Dosya içeriği ve toplanan delillerden, 1924 doğumlu davacının, dava konusu 9522 ada 2 parsel sayılı taşınmazdaki 33/119 payını 05.10.2009 tarihinde satış suretiyle davalıya temlik ettiği anlaşılmaktadır.

Bilindiği üzere, olayları bildirmek taraflara, hukuki nitelendirmeyi yapmak ve ona uygun yasal düzenlemeyi tayin ve tespit ederek uygulamak hakime aittir.

İddianın içeriğinden ve ileri sürülüş biçiminden davada hile hukuksal nedenine dayanıldığı anlaşılmaktadır.

Bilindiği üzere, hile (aldatma), genel olarak bir kimseyi irade beyanında bulunmaya, özellikle sözleşme yapmaya sevk etmek için onda kasten hatalı bir kanı uyandırmak veya esasen var olan hatalı bir kanıyı koruma yahut devamını sağlamak şeklinde tanımlanır.

Hatada yanılma, hilede ise yanıltma söz konusudur. 6098 s. Türk Borçlar Kanununun (TBK) 36/1. (818 s. Borçlar Kanunun (BK) 28/1.) maddesinde açıklandığı üzere taraflardan biri diğer tarafın kasıtlı aldatmasıyla sözleşme yapmaya yöneltilmişse yanılma (hata) esaslı olmasa bile aldatılan taraf için sözleşme bağlayıcı sayılamaz. Değinilen koşulların varlığı halinde aldatılan taraf hakkını kullanmak suretiyle hukuki ilişkiyi geçmişe etkili (makable şamil) olarak ortadan kaldırabilir ve verdiği şeyi geri isteyebilir.

Öte yandan, hile (aldatma) her türlü delille ispat edilebileceği gibi iptal hakkının kullanılması hiç bir şekle bağlı değildir. Aldatmanın öğrenildiği tarihten itibaren bir yıllık hak düşürücü süre içerisinde karşı tarafa yöneltilecek bir irade açıklaması, defi yahut dava yoluyla da kullanılabilir.
Ne varki; hile bakımından bir inceleme yapılmış değildir.

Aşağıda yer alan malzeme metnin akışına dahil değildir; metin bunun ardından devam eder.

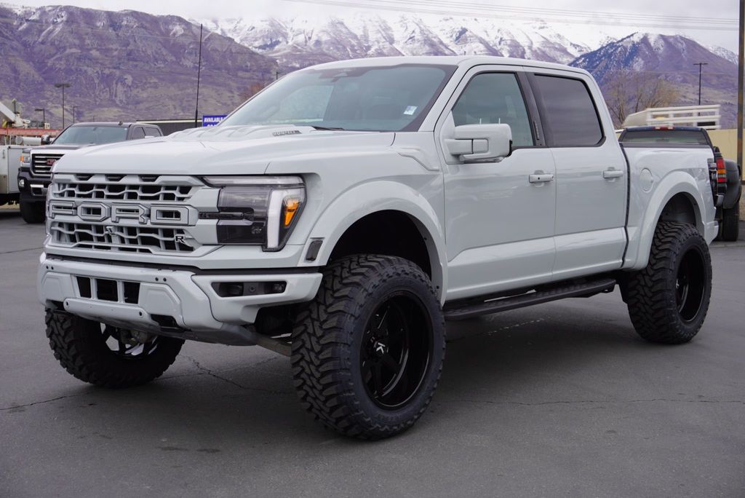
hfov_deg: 38.9
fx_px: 1056
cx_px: 372
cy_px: 249
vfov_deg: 26.5
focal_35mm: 51
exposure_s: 1/125
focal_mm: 34
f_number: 7.1
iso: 100
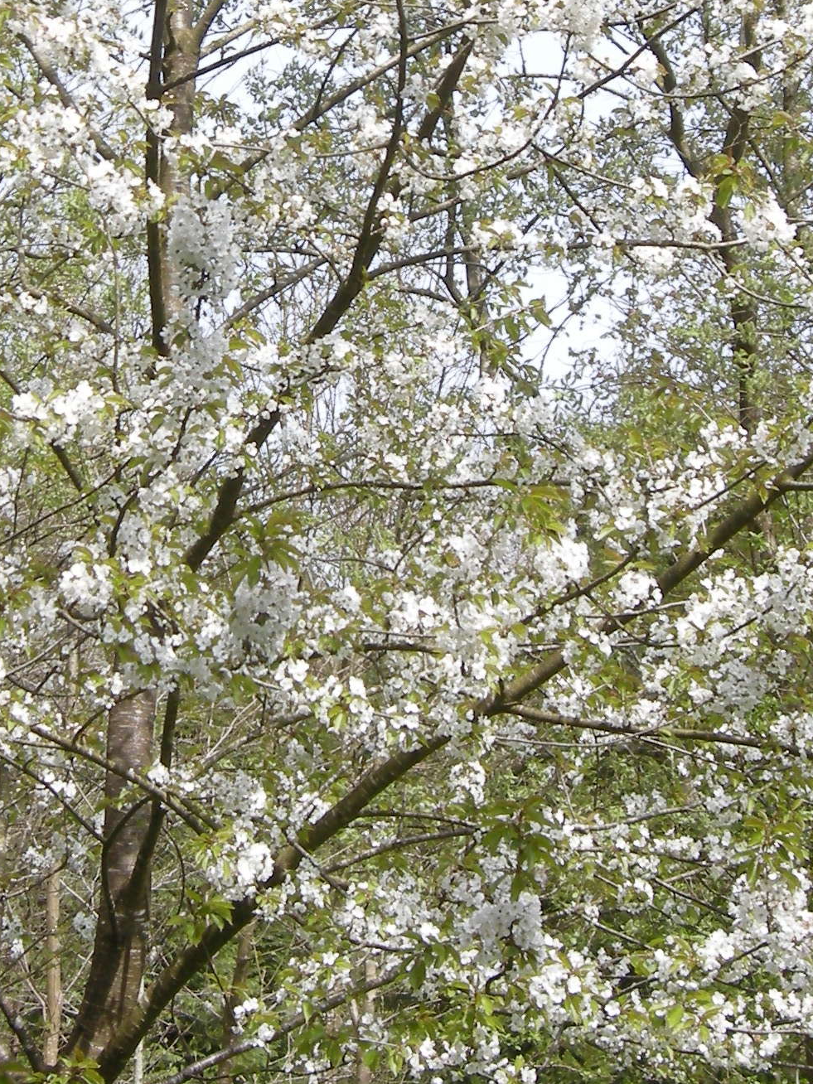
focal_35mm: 107
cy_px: 190
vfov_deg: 18.2
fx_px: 3351
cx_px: 200
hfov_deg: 13.8
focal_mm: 7.5
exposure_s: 1/159
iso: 64
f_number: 4.8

Hâl böyle olunca, öncelikle davanın hak düşürücü süre içerisinde açılıp açılmadığının açıklığa kavuşturulması, süresinde açıldığı saptanırsa yukarıdaki ilkeler uyarınca temlikin hileli olup olmadığı yönünde inceleme yapılarak varılacak sonuç çerçevesinde bir karar verilmesi gerekirken hukuki nitelemede yanılgıya düşülerek yazılı şekilde karar verilmesi doğru değildir.

Davacının yerinde bulunan temyiz itirazlarının kabulü ile, hükmün (6100 sayılı Yasanın geçici 3.maddesi yollaması ile) 1086 sayılı HUMK’un 428.maddesi gereğince BOZULMASINA, alınan peşin harcın temyiz edene geri verilmesine, 21.01.2019 tarihinde oybirliğiyle karar verildi.